The simplest answer is to use a cookie. Obviously it's vulnerable to people clearing their cookies, but anonymous voting is inherently approximate anyway.
In practice, unless the topic being voted on is in some way controversial or inflammatory, people aren't going to have a motive behind rigging the vote anyway.
IP is more 'reliable' but will produce an unacceptably high level of collisions due to NATs.
How about a more unique identifier composed of IP + user-agent (maybe a hash)? That effectively means for each IP, each exact OS/browser version pair gets 1 vote, which is a lot closer to 1 vote per person. Most browsers provide detailed version information in the user-agent -- I'm not sure, but my gut feel is that this would prevent the majority of collisions caused by NATs.
The only place that would still produce lots of collisions is a corporate environment with a standardised network, where everyone is using an identical machine.
If you're not looking at authenticating voters, then you're going to be getting some duplicate votes no matter what you use. I'd use a cookie, and have done with it for the anonymous users.
UserVoice allows both anonymous voting and voting when logged in, but then allows the admin to filter out anonymous votes - a nice solution to this problem.
Use a persistent cookie to allow only one vote per item
and record the IP, if there are more than 100 (1,000? 10,000?) requests in less than X mins then "soft block" the IP
The "soft block": dont show a page saying "your IP has been blocked" but show your "thank you for your vote" page and DONT record the vote in your DB. You even can increase the counter for that IP only.

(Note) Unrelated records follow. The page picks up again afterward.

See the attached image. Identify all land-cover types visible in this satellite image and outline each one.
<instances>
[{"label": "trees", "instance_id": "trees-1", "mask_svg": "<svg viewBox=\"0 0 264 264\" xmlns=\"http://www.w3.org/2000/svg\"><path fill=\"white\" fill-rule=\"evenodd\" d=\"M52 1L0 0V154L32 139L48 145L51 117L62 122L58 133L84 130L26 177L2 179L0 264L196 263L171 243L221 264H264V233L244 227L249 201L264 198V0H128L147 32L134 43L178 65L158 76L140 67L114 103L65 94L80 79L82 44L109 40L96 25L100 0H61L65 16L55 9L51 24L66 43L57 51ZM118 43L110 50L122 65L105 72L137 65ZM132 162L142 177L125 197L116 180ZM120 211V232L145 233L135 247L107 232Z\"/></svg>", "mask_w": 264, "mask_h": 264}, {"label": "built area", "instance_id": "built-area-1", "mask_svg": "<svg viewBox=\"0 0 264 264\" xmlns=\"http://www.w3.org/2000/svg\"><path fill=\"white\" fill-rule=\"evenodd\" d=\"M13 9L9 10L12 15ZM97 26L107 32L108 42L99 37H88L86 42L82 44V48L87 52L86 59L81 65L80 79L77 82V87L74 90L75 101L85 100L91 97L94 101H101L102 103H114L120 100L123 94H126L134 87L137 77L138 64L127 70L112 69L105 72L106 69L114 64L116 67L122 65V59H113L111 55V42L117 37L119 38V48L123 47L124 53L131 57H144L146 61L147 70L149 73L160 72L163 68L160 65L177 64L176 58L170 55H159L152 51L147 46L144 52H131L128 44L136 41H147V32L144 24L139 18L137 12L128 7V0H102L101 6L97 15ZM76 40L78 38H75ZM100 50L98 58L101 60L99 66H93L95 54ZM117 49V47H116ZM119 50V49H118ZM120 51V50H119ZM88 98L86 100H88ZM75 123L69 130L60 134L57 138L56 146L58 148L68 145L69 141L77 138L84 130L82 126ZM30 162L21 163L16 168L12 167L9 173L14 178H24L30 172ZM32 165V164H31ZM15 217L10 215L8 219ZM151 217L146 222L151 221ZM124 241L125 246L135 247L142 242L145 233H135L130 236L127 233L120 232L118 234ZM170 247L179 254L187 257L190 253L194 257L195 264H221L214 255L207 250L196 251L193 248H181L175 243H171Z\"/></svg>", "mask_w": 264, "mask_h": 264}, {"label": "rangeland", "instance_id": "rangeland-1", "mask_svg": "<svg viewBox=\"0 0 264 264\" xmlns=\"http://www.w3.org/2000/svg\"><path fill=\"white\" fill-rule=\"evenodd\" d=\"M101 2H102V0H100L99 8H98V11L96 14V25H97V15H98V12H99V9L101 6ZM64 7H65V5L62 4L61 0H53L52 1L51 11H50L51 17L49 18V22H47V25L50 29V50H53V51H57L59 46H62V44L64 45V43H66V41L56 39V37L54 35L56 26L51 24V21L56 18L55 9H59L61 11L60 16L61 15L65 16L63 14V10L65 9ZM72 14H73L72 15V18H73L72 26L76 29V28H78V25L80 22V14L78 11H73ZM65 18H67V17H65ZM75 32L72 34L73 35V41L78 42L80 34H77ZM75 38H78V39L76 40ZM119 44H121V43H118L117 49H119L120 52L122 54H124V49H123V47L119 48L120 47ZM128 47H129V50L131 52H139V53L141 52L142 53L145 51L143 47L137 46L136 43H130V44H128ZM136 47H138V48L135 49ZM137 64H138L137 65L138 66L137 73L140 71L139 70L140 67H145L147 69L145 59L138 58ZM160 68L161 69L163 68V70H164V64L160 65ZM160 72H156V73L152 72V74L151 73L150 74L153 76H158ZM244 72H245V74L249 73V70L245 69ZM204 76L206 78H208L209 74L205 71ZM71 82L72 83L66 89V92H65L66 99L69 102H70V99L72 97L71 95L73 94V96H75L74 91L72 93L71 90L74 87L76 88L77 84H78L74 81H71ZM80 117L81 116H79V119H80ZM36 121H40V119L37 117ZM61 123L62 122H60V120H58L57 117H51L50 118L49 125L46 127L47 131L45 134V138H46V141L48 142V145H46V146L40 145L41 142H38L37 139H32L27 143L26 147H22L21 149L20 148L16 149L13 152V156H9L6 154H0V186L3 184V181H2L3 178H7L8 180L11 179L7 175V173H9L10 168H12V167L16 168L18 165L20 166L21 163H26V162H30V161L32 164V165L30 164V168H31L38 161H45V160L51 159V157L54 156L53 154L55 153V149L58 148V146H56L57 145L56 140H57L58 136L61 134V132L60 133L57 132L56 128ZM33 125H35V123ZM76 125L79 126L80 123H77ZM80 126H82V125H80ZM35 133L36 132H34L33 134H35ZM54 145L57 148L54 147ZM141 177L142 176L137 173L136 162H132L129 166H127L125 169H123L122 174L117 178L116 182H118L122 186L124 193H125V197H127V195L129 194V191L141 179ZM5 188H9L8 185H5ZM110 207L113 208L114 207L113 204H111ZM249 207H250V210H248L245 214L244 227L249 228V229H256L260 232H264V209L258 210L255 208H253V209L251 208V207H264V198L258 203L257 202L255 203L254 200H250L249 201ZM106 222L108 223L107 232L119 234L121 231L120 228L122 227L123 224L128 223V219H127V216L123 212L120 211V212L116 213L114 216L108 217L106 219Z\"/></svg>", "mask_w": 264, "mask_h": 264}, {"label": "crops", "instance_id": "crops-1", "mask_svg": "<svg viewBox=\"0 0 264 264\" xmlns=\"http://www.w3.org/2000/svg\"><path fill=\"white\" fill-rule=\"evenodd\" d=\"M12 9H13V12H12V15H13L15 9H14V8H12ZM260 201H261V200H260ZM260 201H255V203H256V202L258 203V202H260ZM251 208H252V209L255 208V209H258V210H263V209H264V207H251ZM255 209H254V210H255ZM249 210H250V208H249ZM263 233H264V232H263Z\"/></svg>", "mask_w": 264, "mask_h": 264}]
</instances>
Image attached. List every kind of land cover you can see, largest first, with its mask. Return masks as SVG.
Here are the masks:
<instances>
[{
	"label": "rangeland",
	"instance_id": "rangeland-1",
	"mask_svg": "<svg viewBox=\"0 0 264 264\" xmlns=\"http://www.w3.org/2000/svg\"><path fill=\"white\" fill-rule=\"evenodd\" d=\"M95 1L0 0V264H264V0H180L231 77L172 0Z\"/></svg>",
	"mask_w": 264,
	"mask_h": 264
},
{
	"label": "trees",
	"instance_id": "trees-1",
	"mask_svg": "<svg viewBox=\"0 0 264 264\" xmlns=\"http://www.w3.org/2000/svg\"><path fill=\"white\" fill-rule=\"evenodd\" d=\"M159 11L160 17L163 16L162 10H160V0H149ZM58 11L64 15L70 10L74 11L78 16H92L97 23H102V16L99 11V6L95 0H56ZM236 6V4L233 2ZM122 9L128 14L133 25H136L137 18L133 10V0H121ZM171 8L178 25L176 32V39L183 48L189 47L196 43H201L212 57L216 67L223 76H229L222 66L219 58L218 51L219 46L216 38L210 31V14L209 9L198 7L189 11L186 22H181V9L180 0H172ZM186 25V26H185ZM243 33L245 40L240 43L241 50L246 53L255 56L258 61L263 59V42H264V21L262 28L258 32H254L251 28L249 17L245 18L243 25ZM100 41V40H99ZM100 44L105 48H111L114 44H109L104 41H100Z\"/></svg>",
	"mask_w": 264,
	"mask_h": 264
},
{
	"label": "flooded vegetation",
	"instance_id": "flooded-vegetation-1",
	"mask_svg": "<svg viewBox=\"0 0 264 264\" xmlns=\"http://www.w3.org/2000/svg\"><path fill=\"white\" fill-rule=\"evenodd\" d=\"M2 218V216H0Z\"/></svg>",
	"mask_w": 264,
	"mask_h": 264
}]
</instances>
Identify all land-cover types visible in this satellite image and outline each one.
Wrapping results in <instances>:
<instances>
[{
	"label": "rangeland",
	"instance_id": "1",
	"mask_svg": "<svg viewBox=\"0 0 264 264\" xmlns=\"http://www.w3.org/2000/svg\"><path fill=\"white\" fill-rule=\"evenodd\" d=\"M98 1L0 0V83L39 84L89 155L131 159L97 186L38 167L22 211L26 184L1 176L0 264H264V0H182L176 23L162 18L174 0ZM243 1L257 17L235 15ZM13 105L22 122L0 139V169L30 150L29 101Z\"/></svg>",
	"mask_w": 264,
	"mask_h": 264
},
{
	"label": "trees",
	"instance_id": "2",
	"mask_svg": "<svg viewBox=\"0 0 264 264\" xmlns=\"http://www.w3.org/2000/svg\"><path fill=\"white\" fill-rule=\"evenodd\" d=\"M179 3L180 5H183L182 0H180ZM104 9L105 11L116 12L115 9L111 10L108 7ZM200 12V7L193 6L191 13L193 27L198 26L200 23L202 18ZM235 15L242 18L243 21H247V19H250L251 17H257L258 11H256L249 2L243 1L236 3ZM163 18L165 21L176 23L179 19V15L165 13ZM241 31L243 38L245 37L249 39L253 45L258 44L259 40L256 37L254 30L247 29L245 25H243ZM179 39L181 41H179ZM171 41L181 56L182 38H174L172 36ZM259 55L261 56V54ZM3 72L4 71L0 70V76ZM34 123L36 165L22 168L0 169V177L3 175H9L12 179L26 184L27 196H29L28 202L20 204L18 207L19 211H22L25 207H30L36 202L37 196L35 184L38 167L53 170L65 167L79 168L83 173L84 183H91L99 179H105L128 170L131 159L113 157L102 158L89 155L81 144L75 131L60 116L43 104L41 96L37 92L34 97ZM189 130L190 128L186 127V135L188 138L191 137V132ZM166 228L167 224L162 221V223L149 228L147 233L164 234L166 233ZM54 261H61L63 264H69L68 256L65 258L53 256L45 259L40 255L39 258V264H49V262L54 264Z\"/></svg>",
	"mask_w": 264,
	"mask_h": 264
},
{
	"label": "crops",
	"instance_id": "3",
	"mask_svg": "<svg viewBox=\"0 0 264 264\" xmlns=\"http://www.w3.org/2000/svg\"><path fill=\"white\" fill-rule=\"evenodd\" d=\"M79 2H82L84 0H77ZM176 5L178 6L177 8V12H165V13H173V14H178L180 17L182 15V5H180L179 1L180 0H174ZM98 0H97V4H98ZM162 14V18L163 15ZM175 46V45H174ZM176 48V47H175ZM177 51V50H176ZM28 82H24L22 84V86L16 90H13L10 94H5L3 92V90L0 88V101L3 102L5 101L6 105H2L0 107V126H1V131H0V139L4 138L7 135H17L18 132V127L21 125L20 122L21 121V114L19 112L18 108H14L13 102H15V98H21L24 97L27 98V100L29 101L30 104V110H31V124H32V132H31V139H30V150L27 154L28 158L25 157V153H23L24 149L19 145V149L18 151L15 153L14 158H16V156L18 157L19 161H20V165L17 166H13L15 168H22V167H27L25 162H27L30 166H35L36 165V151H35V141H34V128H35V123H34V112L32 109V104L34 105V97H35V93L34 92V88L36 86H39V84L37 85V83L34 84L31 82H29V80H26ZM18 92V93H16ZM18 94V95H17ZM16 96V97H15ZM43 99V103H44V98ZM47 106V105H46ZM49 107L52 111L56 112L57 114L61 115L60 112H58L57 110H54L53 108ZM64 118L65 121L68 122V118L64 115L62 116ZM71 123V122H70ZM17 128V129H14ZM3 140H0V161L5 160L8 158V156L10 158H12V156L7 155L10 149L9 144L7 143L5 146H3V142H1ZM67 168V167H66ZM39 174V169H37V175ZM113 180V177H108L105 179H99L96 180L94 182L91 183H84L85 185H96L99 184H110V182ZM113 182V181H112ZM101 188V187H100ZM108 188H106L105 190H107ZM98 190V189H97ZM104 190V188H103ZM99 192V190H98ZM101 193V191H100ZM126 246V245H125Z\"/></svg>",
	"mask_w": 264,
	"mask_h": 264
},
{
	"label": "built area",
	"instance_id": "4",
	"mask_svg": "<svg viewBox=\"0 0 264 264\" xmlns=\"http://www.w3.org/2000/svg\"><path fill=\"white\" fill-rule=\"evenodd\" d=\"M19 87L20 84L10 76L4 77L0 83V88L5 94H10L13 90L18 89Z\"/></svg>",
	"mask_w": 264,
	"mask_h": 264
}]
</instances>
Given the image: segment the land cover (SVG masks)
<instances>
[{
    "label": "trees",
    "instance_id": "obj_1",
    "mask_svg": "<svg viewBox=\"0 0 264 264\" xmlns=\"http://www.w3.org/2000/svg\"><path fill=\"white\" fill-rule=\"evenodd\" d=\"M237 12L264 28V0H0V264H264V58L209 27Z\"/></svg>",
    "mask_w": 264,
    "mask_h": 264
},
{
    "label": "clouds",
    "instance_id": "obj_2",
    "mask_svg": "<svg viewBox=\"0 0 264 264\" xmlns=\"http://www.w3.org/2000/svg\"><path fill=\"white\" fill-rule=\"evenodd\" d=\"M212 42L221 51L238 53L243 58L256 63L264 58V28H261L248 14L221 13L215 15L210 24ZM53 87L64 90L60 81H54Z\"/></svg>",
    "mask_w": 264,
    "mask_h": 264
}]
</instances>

You want to prevent them to know that you are blocking their IP.
Anything based on IP addresses isn't an option - the case of NAT has been mentioned, but this seems to only be in the case of home users. There are many larger installations that use NAT - some corporations can have thousands of users pooled behind a single IP address. There are also ISP's that use proxy servers for their users - another case where you can have many thousands of users appear to your application as a single address. Adding unique UA combinations to this won't help, as there isn't enough variation.
A persistent cookie is going to be your best bet - and you'll have to live with the fact that it is easy to game. At least when the cookie is persistent (as opposed to session based) you'll catch the majority of users who run a single browser.
If you really want to rely on the results, you are going to have to add some form of identification in the process (like e-mail validation, which is still gameable).
At the end of the day any internet survey is going to have flaws (like: http://www.time.com/time/arts/article/0,8599,1894028,00.html), and you'll have to live with this.
Two ideas not mentioned yet are:
Obviously the former can be circumvented with disposable email addresses and so on, but gives you an audit trail, and provides a significant hurdle to casual/bot vote-stuffing. A good captcha likewise severely limits vote-stuffing, but with all the usual caveats surrounding their use.
I have the same problem, and here's what I am planning on doing...
Set a persistent cookie. Check the cookie to decide whether a particular vote could be cast. Additionally store some data about the vote request in the form of a combination of IP address + User Agent. And then use this value to limit the no. of votes to, say, 10 per day.
What is the best way of going about creating this hash (IP + UA String)?